Various sides were quick to place the blame. Ukrainian President Petro Poroshenko released a statement saying, “The underhand murder of Denys Voronenkov in the center of Kyiv is an act of state terrorism by Russia, which Denys Voronenkov was forced to leave for political reasons.” The statement calls the killing a “textbook method of the Russian special forces,” and continues, “Voronenkov was one of the main witnesses of the Russian aggression against Ukraine and particularly the role of Viktor Yanukovych in the invasion of Ukraine by the Russian troops.”

Ukrainian Interior Ministry spokesperson Artem Shevchenko said Kiev police were charged with the investigation into what the Interior Ministry is calling an assassination. He also said, “absolutely the beneficiary of the murder is Russia.”

Voronenko himself expected some sort of retaliation from Russia. “There’s been a demonization of us in Russia,” he said in an interview on Tuesday night, adding, “It’s hard to imagine we will be forgiven.”

Kremlin spokesperson Dmitri Peskov, on the other hand, called the idea that Russian agents were involved “absurd,” and said that it demonstrates that Ukraine cannot provide security.

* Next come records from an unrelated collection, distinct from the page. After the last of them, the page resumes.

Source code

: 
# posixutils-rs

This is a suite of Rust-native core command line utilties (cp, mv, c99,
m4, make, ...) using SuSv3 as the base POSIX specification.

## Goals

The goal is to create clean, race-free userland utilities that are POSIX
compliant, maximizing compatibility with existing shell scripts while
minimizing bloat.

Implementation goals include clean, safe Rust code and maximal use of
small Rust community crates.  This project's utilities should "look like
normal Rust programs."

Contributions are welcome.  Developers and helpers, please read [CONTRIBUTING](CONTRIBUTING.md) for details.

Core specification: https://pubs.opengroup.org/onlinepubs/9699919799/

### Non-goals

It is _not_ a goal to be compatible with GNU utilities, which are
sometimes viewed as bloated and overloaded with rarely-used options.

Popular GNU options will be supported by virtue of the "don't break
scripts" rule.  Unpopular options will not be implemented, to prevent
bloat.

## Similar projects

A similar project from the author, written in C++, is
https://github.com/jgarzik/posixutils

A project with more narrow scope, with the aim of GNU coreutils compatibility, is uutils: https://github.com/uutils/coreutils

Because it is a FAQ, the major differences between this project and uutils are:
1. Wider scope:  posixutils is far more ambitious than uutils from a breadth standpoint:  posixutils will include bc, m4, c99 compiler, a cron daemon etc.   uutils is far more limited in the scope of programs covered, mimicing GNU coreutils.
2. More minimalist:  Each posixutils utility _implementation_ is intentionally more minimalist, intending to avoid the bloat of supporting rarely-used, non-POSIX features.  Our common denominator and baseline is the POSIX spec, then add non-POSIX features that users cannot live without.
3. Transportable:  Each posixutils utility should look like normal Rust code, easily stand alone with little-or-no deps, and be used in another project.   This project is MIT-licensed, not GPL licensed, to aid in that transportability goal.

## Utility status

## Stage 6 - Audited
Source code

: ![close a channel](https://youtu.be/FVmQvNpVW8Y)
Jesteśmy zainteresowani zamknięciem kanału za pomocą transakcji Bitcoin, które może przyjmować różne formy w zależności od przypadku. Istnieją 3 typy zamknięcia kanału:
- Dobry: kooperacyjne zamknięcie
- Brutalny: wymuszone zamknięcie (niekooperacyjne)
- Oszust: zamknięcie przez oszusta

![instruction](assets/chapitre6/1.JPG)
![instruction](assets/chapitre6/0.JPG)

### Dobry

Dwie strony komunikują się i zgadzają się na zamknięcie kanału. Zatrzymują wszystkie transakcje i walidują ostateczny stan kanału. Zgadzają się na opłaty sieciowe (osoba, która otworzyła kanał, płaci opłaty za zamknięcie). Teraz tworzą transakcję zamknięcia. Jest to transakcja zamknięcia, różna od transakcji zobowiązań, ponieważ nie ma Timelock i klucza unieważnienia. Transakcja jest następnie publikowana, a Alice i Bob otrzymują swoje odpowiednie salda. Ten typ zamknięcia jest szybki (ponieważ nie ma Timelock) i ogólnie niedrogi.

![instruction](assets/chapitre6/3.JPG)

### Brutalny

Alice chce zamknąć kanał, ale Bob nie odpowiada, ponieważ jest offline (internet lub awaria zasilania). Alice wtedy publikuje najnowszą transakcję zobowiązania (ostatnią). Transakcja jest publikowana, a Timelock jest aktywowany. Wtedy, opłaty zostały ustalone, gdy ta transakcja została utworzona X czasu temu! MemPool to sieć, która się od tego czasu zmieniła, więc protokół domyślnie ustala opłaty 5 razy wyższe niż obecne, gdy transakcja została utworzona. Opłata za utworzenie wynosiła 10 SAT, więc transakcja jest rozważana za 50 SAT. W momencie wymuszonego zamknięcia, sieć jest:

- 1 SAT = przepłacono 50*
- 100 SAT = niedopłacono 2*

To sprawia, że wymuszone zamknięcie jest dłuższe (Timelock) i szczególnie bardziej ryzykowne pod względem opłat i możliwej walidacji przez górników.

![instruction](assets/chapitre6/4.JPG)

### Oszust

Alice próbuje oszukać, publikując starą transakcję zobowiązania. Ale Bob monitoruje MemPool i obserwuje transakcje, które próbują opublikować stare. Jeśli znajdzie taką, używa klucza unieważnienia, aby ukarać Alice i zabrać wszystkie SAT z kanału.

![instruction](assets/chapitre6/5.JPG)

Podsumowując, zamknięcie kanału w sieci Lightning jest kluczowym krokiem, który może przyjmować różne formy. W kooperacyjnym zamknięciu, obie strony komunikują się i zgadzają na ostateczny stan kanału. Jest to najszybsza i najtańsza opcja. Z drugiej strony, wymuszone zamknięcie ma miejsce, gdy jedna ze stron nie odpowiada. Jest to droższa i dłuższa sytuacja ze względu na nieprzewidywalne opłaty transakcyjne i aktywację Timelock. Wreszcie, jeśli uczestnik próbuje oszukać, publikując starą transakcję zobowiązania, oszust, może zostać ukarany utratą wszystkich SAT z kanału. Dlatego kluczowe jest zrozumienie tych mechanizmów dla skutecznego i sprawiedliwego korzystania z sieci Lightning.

The attack comes two days after Nikolai Gorokhov, a lawyer hired by the family of Sergei Magnitsky, the Russian whistleblower who died in jail after exposing corruption, was mysteriously injured after falling from his fourth-floor apartment. An anonymous Russian law enforcement officer was quoted as saying there was no “criminal element” involved, but the timing — that he “fell” a day before he was to testify in the Moscow City Appeals Court against another court’s decision not to reinvestigate the corruption case for which Magnitsky died — is, to say the least, suspicious.